La doctrine Jamot, préconisée dès le début du XXe siècle par le médecin français Eugène Jamot, a permis la mise en place d’un dépistage efficace au cœur même des populations africaines touchées par la maladie du sommeil. La présence du trypanosome dans le sang du patient infecté pouvait, et peut toujours, être rapidement mise en évidence sous le microscope à partir d’un simple prélèvement sanguin. Cependant, le diagnostic permettant d’évaluer le stade clinique de la maladie, avancé ou non, nécessite un examen plus approfondi, réalisé à partir d’une ponction lombaire. Si l’infection est diagnostiquée, plusieurs stratégies thérapeutiques peuvent être envisagées. Elles s’appuient sur l’utilisation de substances pharmacologiques dont certaines, malgré leur efficacité antiparasitaire, présentent une toxicité avérée. Tel est le cas, par exemple, du mélarsoprol, connu depuis l’époque coloniale.
Actuellement, grâce aux recherches entreprises par le DNDi (Drugs for Neglected Diseases initiative), l’expérimentation se porte sur l’utilisation thérapeutique du NECT, combinaison d’éflornithine et de nifurtimox. Prescrit pour les patients entrés dans la seconde phase de la maladie, le NECT offre des résultats satisfaisants en plus d’une utilisation moins contraignante que les traitements antérieurs.

Vidéographie entrecoupée de courtes séquences illustrant la mise en œuvre de dépistages au sein des populations à risques, la réalisation d’une ponction lombaire, l’administration de traitements pharmacologiques, ainsi que le témoignage d’un patient soigné au mélarsoprol.

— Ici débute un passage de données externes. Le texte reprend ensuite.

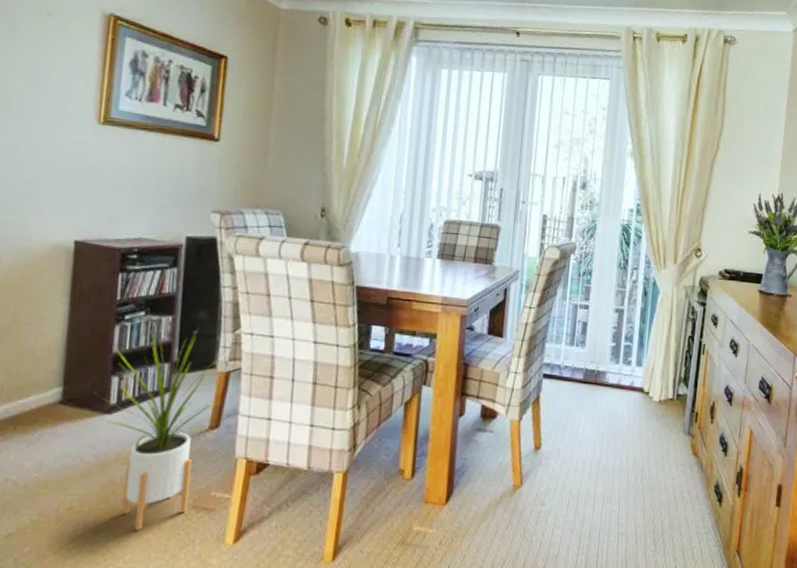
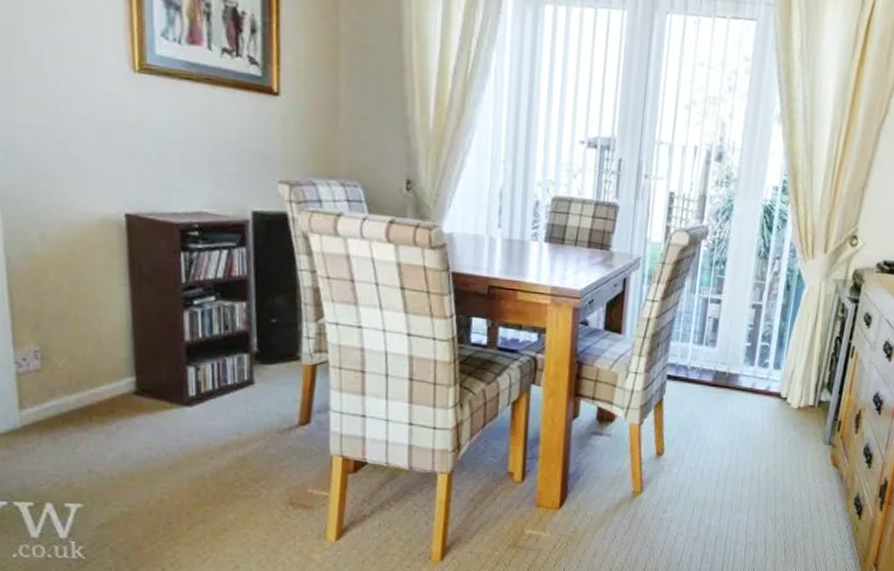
house plant: present [95,330,227,531] -> none [171,317,311,526]

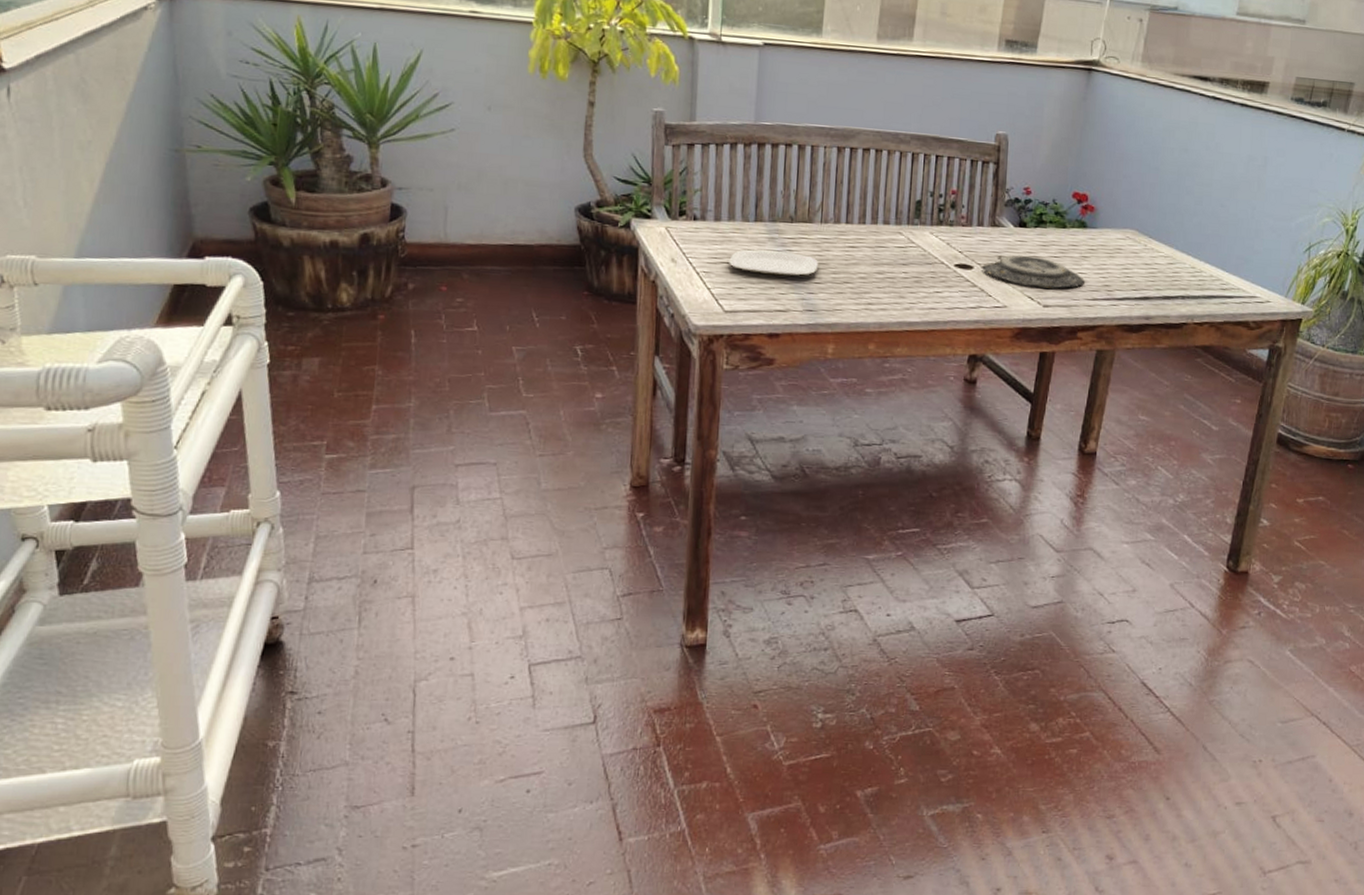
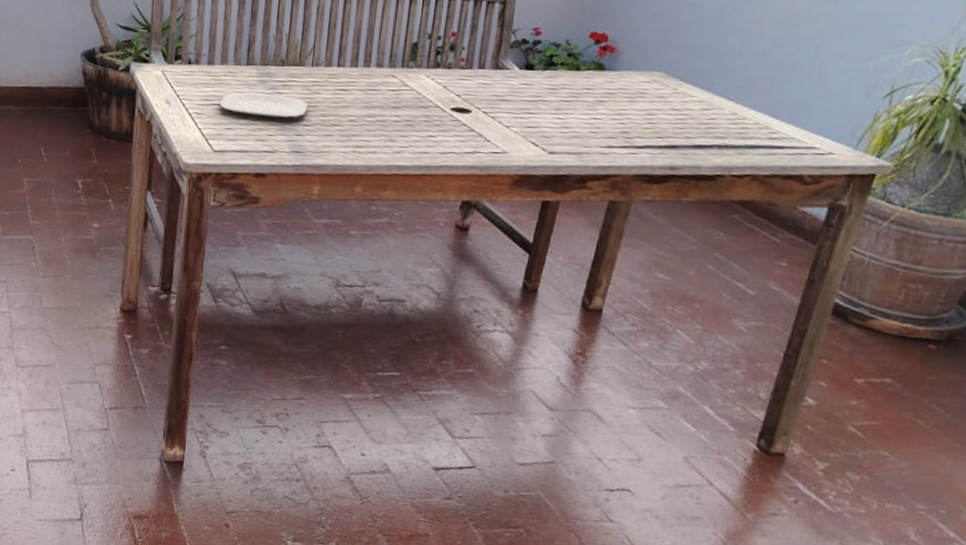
plate: present [981,254,1084,289] -> none [479,98,599,135]

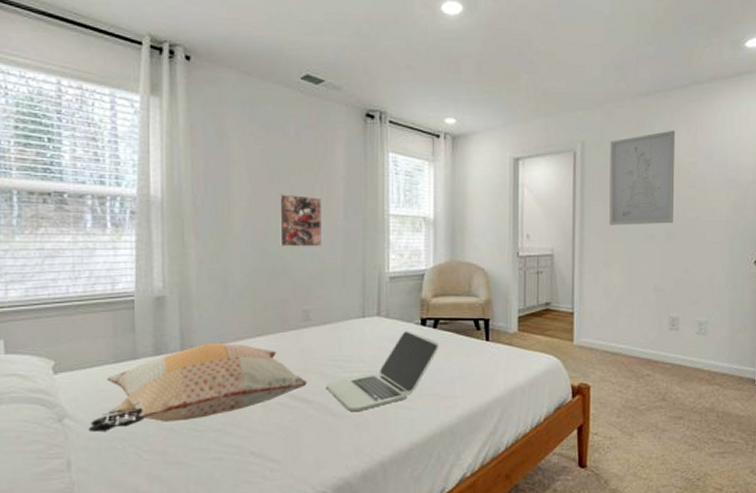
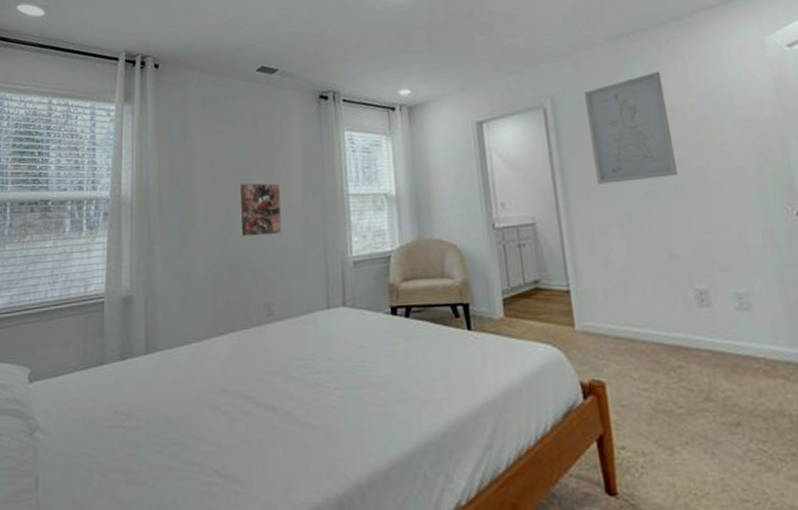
decorative pillow: present [88,342,307,433] -> none [56,343,272,448]
laptop: present [326,331,439,412] -> none [291,321,414,421]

Doctrine Jamot, dépistage de masse, diagnostics, stratégies thérapeutiques, substances pharmacologiques, pharmacotoxicité, DNDi.

La séquence ici proposée montre à quel point le dépistage de masse semble essentiel pour tenter d’éradiquer une épidémie. Le cas présenté permet de proposer aux élèves de rechercher, dans un cadre à la fois historique et épidémiologique, associant histoire-géographie, biologie et sciences techniques sanitaires et sociales, d’autres exemples connus d’épidémie infectieuse pour lesquels ce dépistage à l’échelle d’une population entière a permis de réduire significativement la prévalence de la maladie.
Dans un tout autre domaine d’étude, la séquence permet aussi de débattre avec les élèves de la délicatesse du choix d’une stratégie thérapeutique : de l’importance d’établir la balance (bénéfices sur la santé du patient/effets secondaires) d’une molécule pharmacologique lorsqu’on parle d’épidémie majeure ou de pandémie. Les longs travaux de recherches cliniques menés par E. Jamot sont, à ce titre, tout à fait explicites.